● **Task to carry out**
Reproduce the part of the rows that opens with the line containing "Time & Location" and closes with the line containing "for relevant search terms", keeping both of those lines and leaving out the pictures.

● **Stored data**
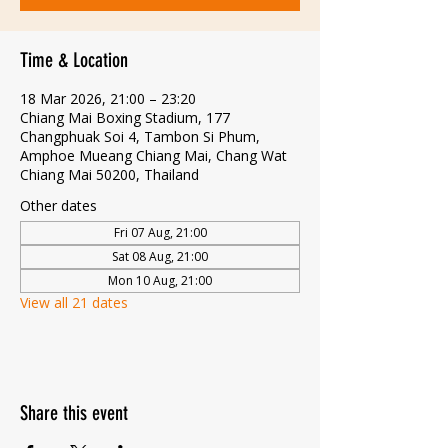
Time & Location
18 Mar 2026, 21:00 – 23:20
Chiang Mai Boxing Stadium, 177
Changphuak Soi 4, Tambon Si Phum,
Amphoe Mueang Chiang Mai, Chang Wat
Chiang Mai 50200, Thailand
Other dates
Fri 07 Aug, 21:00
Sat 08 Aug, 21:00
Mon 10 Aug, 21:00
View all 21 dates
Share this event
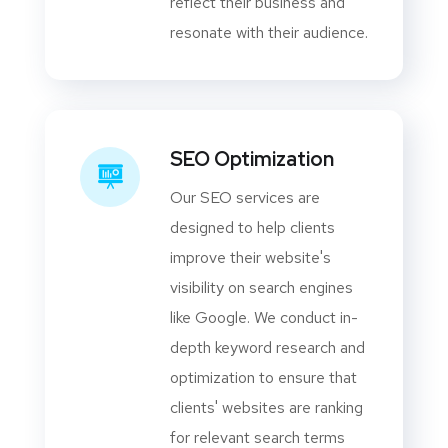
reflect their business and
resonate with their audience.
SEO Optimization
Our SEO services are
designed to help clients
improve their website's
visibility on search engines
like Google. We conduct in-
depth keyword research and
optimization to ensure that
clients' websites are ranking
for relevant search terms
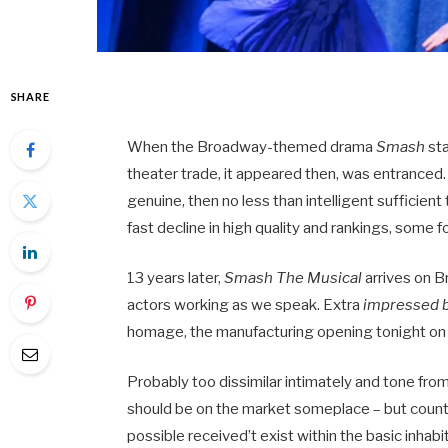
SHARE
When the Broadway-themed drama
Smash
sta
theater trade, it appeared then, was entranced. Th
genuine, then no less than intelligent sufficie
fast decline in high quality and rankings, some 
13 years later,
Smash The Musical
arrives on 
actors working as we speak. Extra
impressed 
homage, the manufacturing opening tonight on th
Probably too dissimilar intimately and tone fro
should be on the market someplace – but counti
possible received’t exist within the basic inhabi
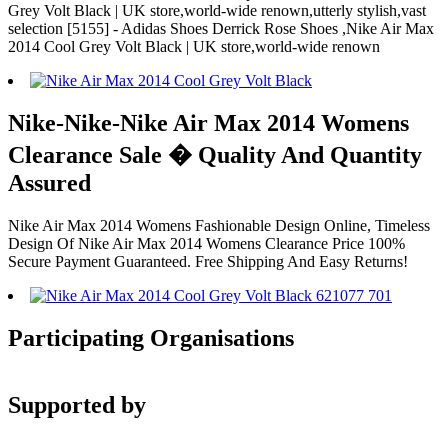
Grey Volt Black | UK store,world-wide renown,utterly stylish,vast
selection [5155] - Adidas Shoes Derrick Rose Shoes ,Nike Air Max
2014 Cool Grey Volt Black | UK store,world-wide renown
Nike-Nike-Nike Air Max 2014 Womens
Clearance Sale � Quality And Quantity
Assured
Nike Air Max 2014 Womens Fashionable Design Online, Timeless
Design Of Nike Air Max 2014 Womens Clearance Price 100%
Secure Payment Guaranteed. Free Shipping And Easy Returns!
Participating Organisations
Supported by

* * *

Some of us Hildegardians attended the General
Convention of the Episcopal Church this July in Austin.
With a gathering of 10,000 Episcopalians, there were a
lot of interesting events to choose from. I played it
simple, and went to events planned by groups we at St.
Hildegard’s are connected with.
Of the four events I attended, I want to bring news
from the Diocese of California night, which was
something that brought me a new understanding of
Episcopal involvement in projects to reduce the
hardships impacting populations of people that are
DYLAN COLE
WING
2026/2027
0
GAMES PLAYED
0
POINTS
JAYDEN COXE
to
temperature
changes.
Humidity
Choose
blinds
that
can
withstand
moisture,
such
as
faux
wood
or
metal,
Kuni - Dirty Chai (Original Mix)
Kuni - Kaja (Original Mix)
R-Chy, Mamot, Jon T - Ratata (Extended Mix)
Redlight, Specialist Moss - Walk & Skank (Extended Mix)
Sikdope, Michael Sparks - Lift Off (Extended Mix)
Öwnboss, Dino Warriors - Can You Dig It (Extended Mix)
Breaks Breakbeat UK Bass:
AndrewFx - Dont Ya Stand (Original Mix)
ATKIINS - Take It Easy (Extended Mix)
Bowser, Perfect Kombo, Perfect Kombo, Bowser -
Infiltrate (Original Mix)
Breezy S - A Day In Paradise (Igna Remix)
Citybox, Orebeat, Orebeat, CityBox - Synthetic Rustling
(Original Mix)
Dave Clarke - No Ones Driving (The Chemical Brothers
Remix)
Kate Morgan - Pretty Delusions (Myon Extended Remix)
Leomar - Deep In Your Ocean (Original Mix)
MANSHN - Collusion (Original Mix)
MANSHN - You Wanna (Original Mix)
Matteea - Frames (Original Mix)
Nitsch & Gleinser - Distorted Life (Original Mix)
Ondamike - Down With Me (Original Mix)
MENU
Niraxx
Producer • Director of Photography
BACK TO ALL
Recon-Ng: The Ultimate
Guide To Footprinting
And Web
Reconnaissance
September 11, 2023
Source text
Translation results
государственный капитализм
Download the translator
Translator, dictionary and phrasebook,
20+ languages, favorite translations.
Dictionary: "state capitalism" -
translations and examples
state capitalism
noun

* * *

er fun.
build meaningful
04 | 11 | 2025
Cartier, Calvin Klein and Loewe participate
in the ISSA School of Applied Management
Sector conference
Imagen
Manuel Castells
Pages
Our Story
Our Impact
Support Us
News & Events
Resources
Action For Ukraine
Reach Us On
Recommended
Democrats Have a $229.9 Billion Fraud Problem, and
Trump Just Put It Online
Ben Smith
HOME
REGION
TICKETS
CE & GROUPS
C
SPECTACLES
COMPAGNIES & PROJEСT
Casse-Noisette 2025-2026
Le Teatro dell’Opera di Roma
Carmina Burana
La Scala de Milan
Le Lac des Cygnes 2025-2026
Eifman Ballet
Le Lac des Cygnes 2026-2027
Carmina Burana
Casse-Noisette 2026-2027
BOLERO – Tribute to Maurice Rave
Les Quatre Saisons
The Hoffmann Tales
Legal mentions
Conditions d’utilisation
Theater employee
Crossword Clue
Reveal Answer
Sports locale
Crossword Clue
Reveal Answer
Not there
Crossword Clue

● **Answer box**
Time & Location
18 Mar 2026, 21:00 – 23:20
Chiang Mai Boxing Stadium, 177
Changphuak Soi 4, Tambon Si Phum,
Amphoe Mueang Chiang Mai, Chang Wat
Chiang Mai 50200, Thailand
Other dates
Fri 07 Aug, 21:00
Sat 08 Aug, 21:00
Mon 10 Aug, 21:00
View all 21 dates
Share this event
reflect their business and
resonate with their audience.
SEO Optimization
Our SEO services are
designed to help clients
improve their website's
visibility on search engines
like Google. We conduct in-
depth keyword research and
optimization to ensure that
clients' websites are ranking
for relevant search terms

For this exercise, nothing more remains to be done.